Summary of study results
The relative risk (RR) of preeclampsia will be the primary measure of treatment effect. If not reported in included studies, the odds ratio (OR) will be considered instead. Crude and adjusted RR and OR will be treated separately; confounding factors will be noted for adjusted measures of association. In the case of data permitting meta-analysis, the authors will be contacted to obtain crude data in order to calculate RR. If databases are not available, the RR or OR will be taken directly from the publications.
Planned methods of analysis
Chocolate intake will be determined from food frequency questionnaires, and categories of consumption will be considered in the analysis. Serum theobromine, a biomarker for cocoa, will also be considered in the analysis by interval of concentration. The specific categories will be determined according to included studies.

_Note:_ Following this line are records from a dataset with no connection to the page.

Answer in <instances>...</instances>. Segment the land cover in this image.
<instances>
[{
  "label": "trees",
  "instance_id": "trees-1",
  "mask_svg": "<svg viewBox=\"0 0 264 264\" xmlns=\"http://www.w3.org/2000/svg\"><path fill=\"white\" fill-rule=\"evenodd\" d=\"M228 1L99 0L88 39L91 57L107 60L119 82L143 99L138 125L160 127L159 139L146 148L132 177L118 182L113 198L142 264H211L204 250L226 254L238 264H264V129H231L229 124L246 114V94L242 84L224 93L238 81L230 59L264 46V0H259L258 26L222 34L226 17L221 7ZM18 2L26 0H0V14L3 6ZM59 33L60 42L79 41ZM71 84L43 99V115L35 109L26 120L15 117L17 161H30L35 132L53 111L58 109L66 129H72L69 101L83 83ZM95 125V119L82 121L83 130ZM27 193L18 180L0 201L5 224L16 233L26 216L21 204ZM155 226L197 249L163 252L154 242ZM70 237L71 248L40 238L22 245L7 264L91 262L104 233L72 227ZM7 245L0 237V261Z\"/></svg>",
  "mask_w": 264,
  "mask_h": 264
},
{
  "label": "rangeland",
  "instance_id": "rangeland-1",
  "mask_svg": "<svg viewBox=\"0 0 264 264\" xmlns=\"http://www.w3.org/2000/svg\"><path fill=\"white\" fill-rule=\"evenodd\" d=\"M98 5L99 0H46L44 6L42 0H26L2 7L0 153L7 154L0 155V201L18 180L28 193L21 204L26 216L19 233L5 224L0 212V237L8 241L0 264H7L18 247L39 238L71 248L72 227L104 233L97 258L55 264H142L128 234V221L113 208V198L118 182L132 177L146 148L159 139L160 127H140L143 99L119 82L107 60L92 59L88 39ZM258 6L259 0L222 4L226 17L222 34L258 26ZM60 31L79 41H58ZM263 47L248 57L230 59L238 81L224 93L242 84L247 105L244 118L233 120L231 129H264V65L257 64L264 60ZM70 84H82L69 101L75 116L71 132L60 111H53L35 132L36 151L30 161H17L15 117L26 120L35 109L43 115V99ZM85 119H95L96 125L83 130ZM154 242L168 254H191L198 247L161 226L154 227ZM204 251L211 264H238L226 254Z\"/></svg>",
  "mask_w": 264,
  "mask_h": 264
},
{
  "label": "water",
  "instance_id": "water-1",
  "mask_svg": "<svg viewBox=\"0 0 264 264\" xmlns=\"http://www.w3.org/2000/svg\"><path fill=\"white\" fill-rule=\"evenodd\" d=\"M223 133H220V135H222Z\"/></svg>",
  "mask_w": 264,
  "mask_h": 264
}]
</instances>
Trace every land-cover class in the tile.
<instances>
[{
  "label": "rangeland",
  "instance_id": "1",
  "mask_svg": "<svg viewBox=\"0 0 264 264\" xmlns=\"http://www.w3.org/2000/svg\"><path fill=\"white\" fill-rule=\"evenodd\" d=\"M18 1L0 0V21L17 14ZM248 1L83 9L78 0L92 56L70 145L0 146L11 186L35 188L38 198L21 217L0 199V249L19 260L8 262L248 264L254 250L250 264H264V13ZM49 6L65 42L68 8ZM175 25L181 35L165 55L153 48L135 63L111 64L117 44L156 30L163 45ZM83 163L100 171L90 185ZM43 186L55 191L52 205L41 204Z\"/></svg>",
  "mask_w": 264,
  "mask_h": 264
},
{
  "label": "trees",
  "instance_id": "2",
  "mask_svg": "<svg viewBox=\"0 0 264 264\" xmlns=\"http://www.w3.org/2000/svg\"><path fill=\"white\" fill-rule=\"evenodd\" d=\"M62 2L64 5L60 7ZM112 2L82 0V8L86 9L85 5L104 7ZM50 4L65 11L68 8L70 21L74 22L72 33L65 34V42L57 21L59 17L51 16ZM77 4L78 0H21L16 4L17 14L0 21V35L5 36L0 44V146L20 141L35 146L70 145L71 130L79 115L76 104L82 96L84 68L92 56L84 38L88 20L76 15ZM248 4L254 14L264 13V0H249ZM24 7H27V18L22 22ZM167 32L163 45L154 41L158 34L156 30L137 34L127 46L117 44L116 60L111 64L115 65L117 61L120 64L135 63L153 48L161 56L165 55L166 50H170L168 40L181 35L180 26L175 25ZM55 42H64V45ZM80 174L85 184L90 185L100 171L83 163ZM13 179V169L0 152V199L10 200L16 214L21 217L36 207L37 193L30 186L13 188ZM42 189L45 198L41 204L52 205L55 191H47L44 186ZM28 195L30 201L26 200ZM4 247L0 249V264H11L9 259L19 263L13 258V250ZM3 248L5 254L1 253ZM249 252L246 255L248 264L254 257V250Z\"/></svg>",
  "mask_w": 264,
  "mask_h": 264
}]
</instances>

Analysis of all studies meeting the inclusion criteria will be carried out using Review Manager (RevMan) software (version 5.2; The Nordic Cochrane Centre, Copenhagen). For each study, n and the proportion of pregnant women with preeclampsia according to the level of chocolate consumption or control group will be entered into the software. For randomized trials, a meta-analysis will be performed if possible by category of intervention (chocolate consumption) and the random effects model will be used. For non-randomized studies, a meta-analysis will be carried out by study design and potential confounding factors. The potential confounding factors to be explored will be age, ethnicity, level of education, parity, BMI, smoking, and gestational diabetes using directed acyclic graphs (DAGs) to determine required adjustments, and subgroup analysis will be used to explore heterogeneity.
Exploring heterogeneity
We hypothesize that the effect size may differ according to the methodological quality of the studies, and we will explore the variability of study results (heterogeneity) before conducting the analysis. Heterogeneity will be explored by subgroup analysis according to confounding factors found. If applicable, the robustness of the results will be tested by different outcomes (if available) and type of chocolate.